But what Jesus did next was reminiscent of the creation of Adam: “he breathed (Gk: enefuseesen) on them” The Greek word used here for “breathe” is the only place in the NT used and is the same word used in the Septuagint (Greek translation of the OT) for the what God did to Adam: “the Lord God formed the man from the dust of the ground and breathed (Gk: enefuseesen) into his nostrils the breath of life, and the man became a living being” (Gen. 2:7). Just as the first breath of God brought physical life to Adam (“living being”), so the first breath of Jesus brought spiritual life to the disciples. Or we may say, the disciples were regenerated for this breathing upon them was followed by the imperative: “Receive the Holy Spirit”. The “Spirit” in Greek (pneuma) can also be translated as “breath”. So Jesus breathed the life of the Spirit into the disciples and they now had the life of God within them. Note that it was not only the eleven disciples who received the Spirit, but all who were with them (Luke 24:33).
And because of God’s life within, they have become new creations—the new Adamic race—born in the New Adam (Christ), no longer part of the Old Adam. It was a transition from death to life. And this is marked by the new authority given to them to forgive sins of others who are not yet regenerated: “If you forgive the sins of anyone, they are forgiven; if you withhold forgiveness from anyone, it is withheld" (ESV). Only those who are already “in Christ” can exercise the same authority that Christ has—namely the power to share the good news of God’s forgiveness to others who are still outside God’s kingdom realm of forgiveness of sins. As believers and disciples of Jesus, we have the power to proclaim forgiveness of sins and actually help others find forgiveness when we share the Gospel. But when we do not share the Gospel, we deny them the opportunity for their sins to be forgiven—and their sins are therefore withheld by our inaction.

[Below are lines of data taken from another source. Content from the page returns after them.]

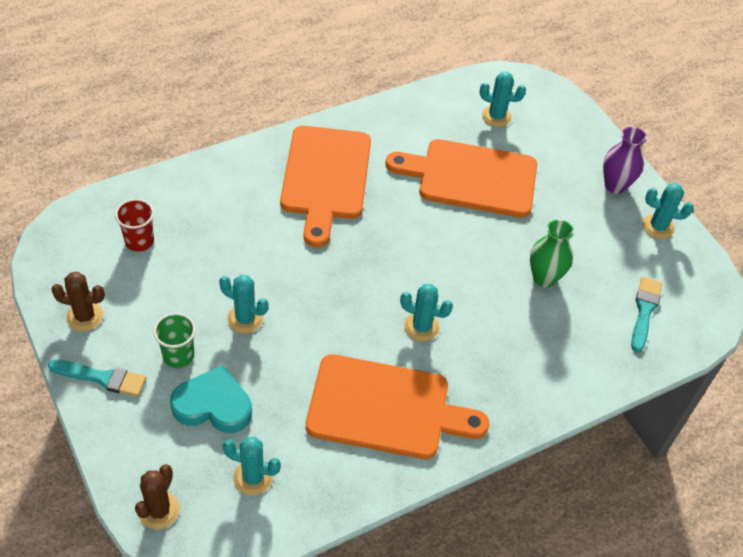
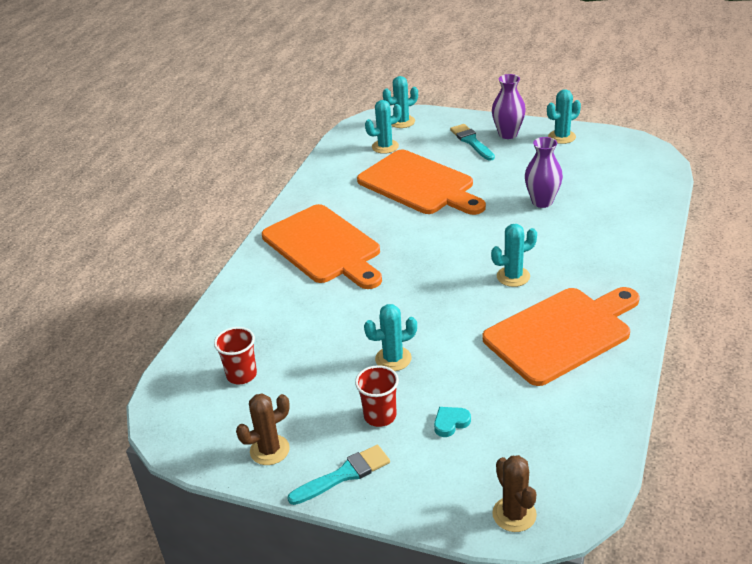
camera: 35 degrees left, 15 degrees down
green cup [153,313,196,368] -> red cup [355,365,399,427]
turquoise heart [170,365,252,433] -> turquoise heart [434,407,471,437], size x0.48
turquoise cactus [223,437,281,495] -> turquoise cactus moved to [383,76,418,128]
orange cutting board [386,139,537,218] -> orange cutting board turned 105 degrees counterclockwise [357,150,486,215]
green vase [530,220,574,288] -> purple vase [525,137,563,208]
turquoise brush [631,277,662,353] -> turquoise brush moved to [450,124,495,161]

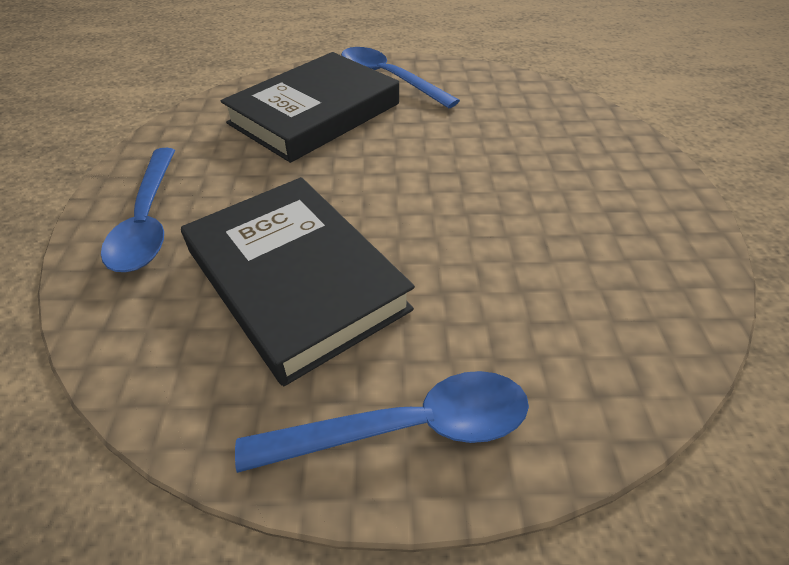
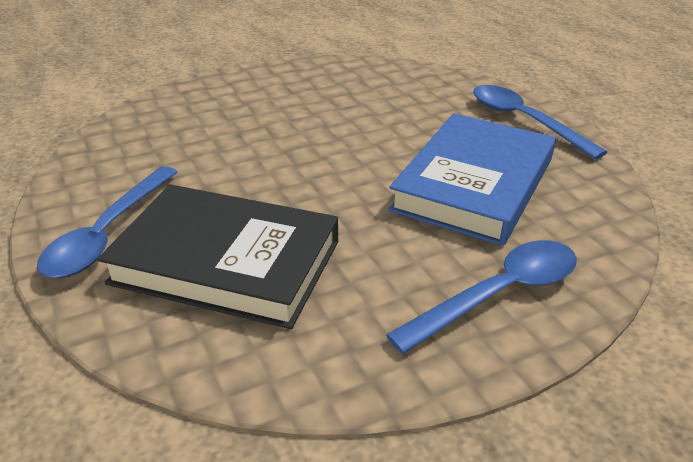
camera: 115 degrees left, 10 degrees down
black book [181,177,415,386] -> blue book [388,113,556,246]

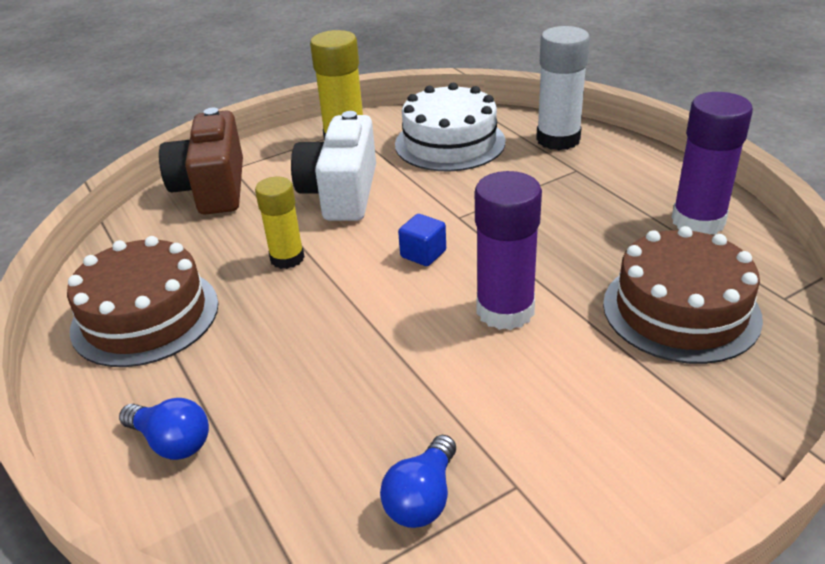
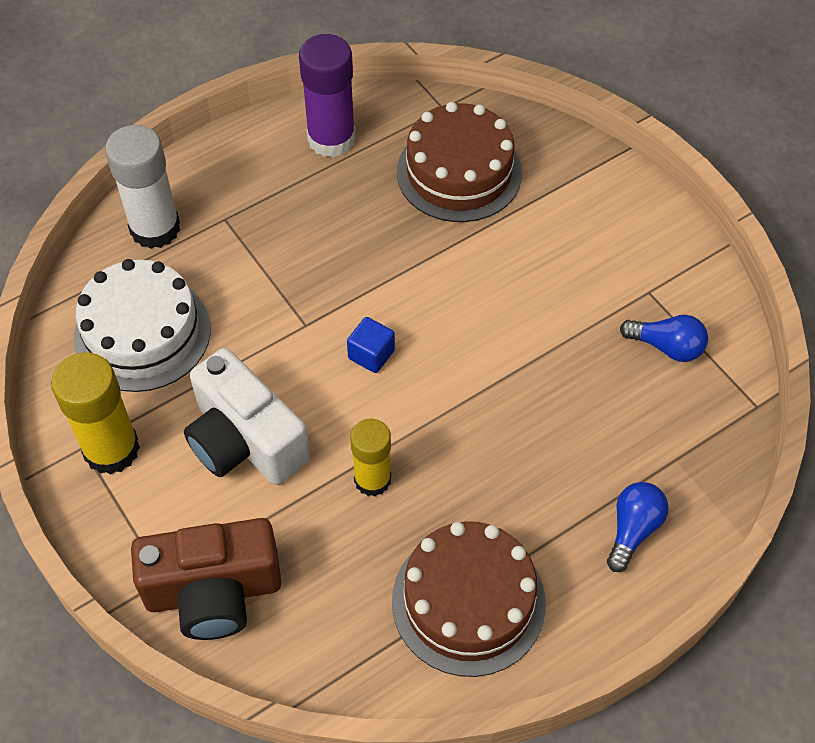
camera: 95 degrees left, 20 degrees up
white camera [291,111,376,221] -> white camera turned 45 degrees clockwise [184,348,310,485]
purple glue stick [475,171,542,330] -> none

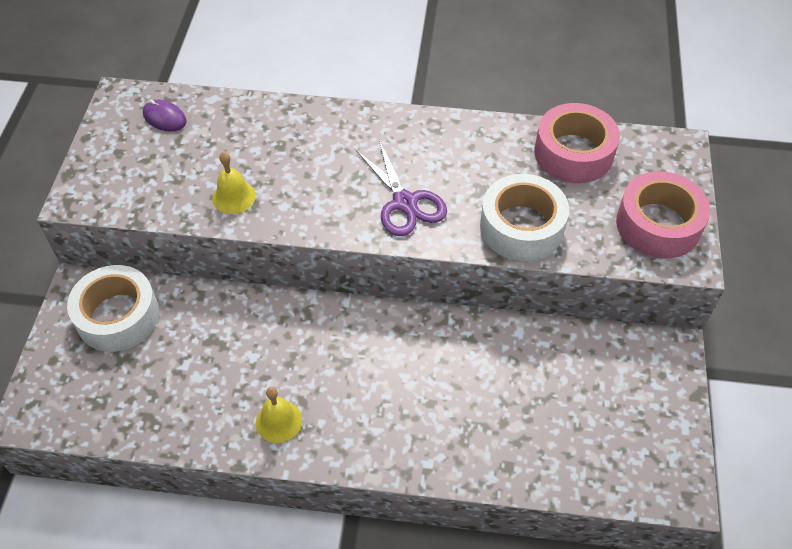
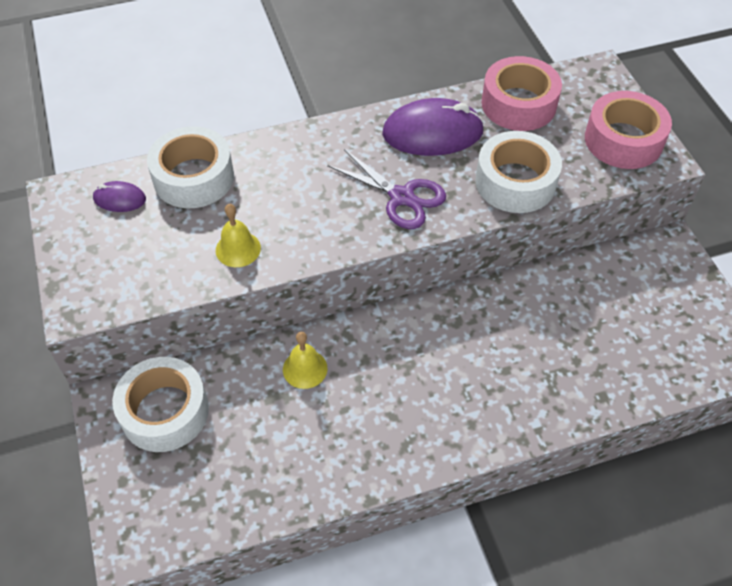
camera: 25 degrees left, 0 degrees up
yellow bell [256,387,302,443] -> yellow bell moved to [283,332,328,389]
none -> white tape [147,126,234,208]
none -> purple mouse [382,98,484,156]

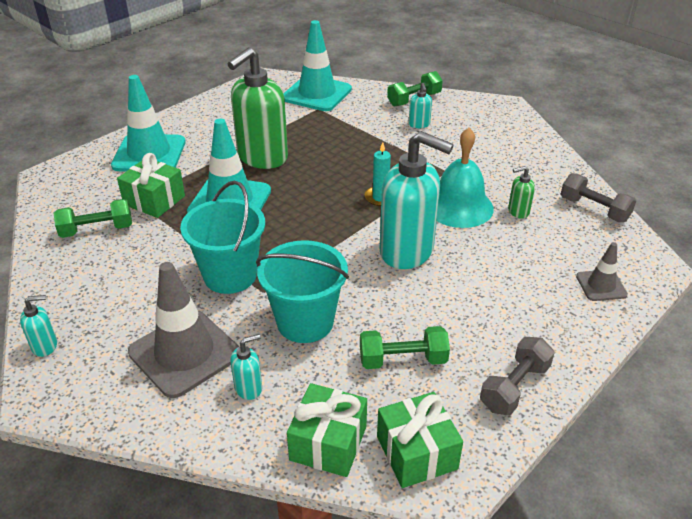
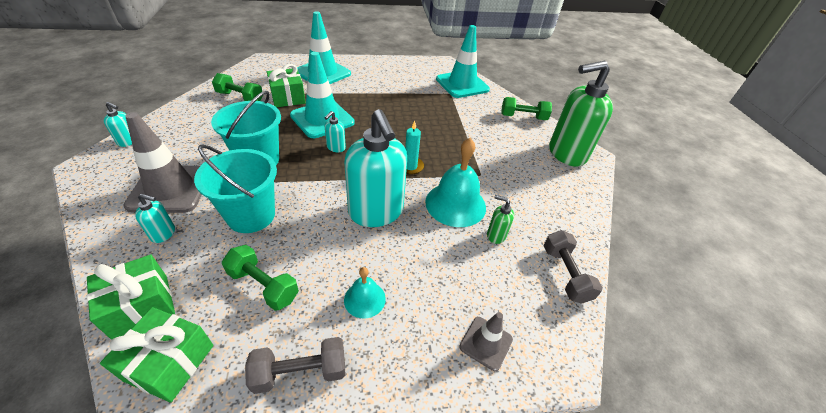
camera: 35 degrees right, 5 degrees up
green soap dispenser [228,47,288,169] -> green soap dispenser moved to [549,61,613,167]
turquoise soap dispenser [409,83,432,128] -> turquoise soap dispenser moved to [324,111,346,152]
none -> turquoise bell [344,267,386,318]

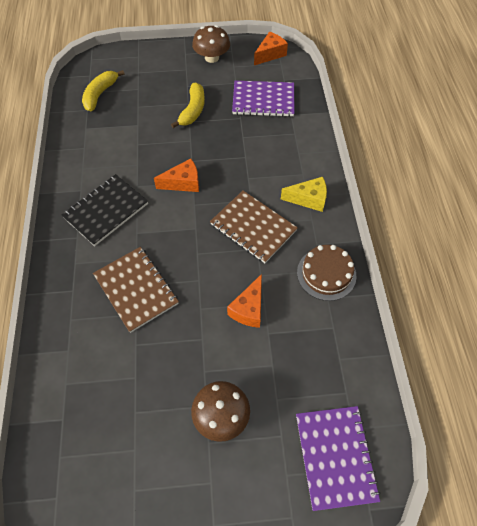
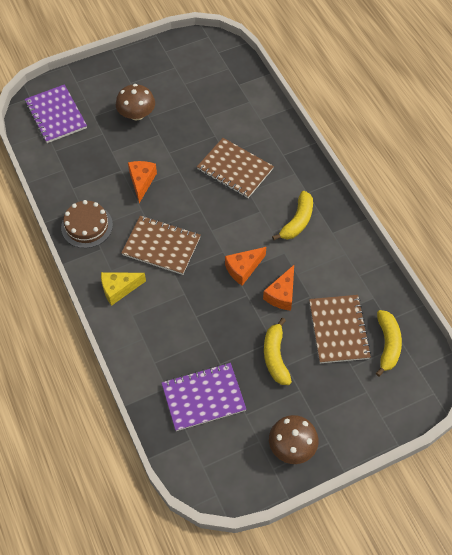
camera: 160 degrees right, 0 degrees up
black notebook [61,174,148,246] -> yellow banana [272,191,313,240]
orange cheese [254,32,288,65] -> orange cheese moved to [263,265,294,311]
none -> brown notebook [309,295,371,363]

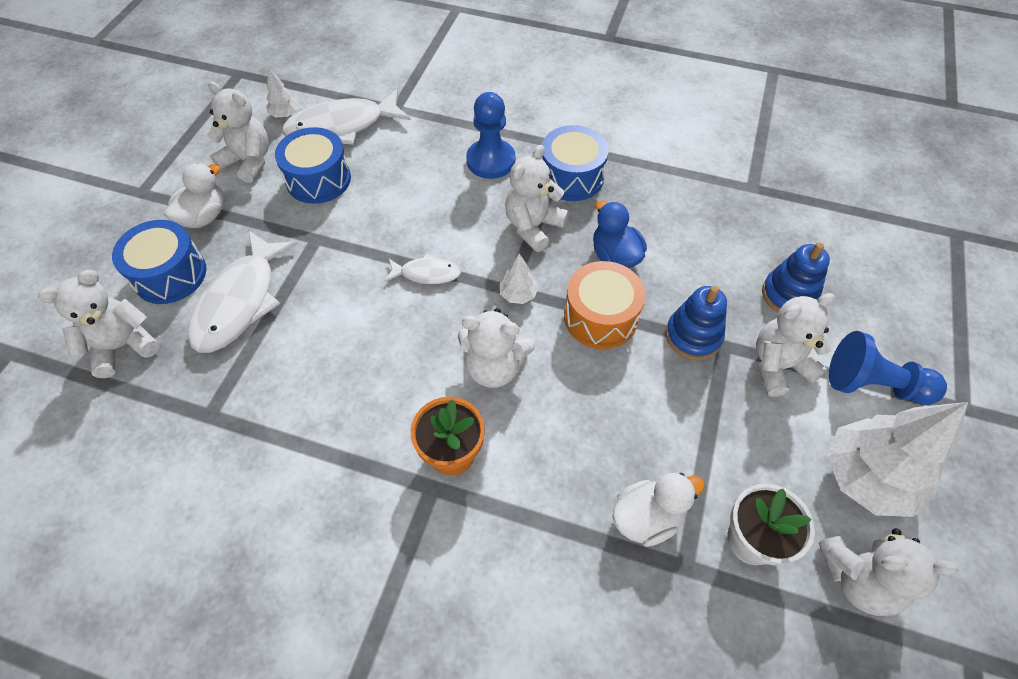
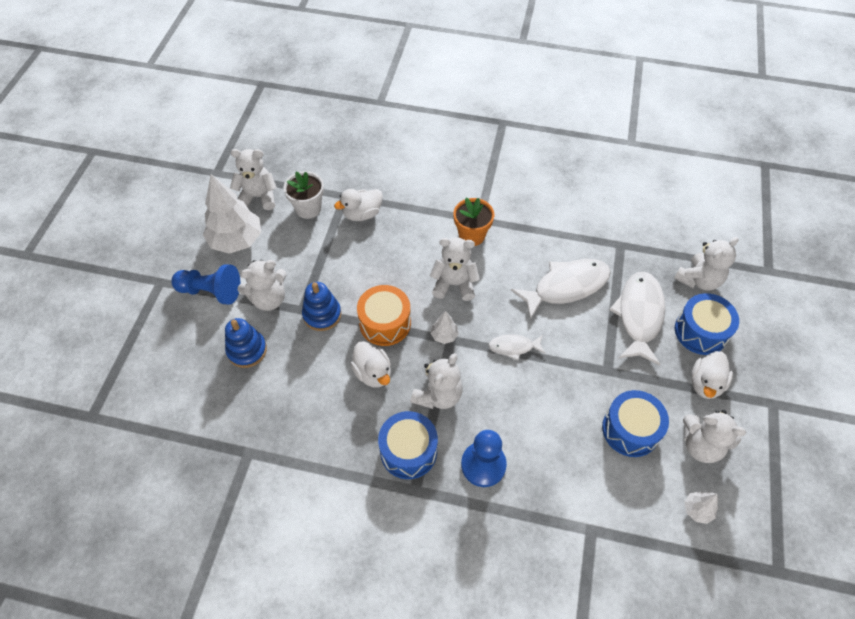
camera: 175 degrees right, 0 degrees up
white fish [282,89,411,145] -> white fish moved to [511,259,611,320]
blue duck [593,201,647,268] -> white duck [350,341,391,388]

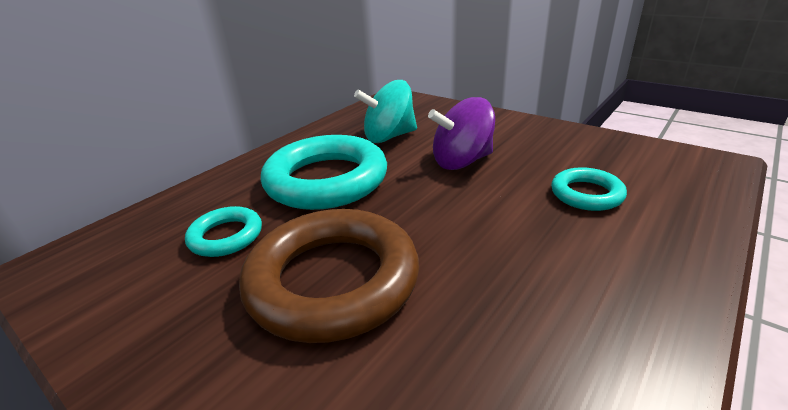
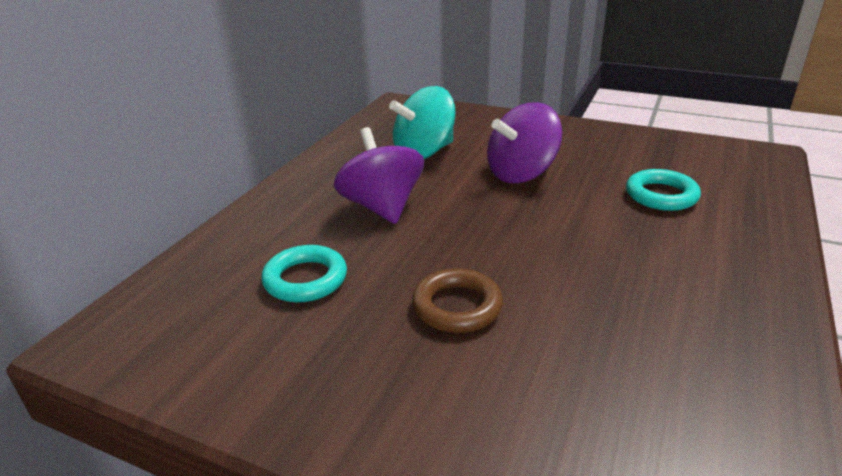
camera: 15 degrees left, 0 degrees up
brown ring [239,209,419,343] -> brown ring [412,268,503,333], size x0.50
turquoise ring [261,135,387,210] -> purple spinning top [334,127,424,224]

[NB: To align what happens here with their doctrines, some scholars have chosen to interpret this incident as prophetic and even symbolic, in lieu of Pentecost. But it's dangerous to twist Scripture to fit it into our theological boxes. We must read and interpret Scripture as it stands.]
Father, thank You that You have breathed upon us the Breath of Life and we now have authority to declare God’s forgiveness of sins to those whose sins have not been forgiven. May Your Spirit grant us power to release forgiveness of sins to others. Amen.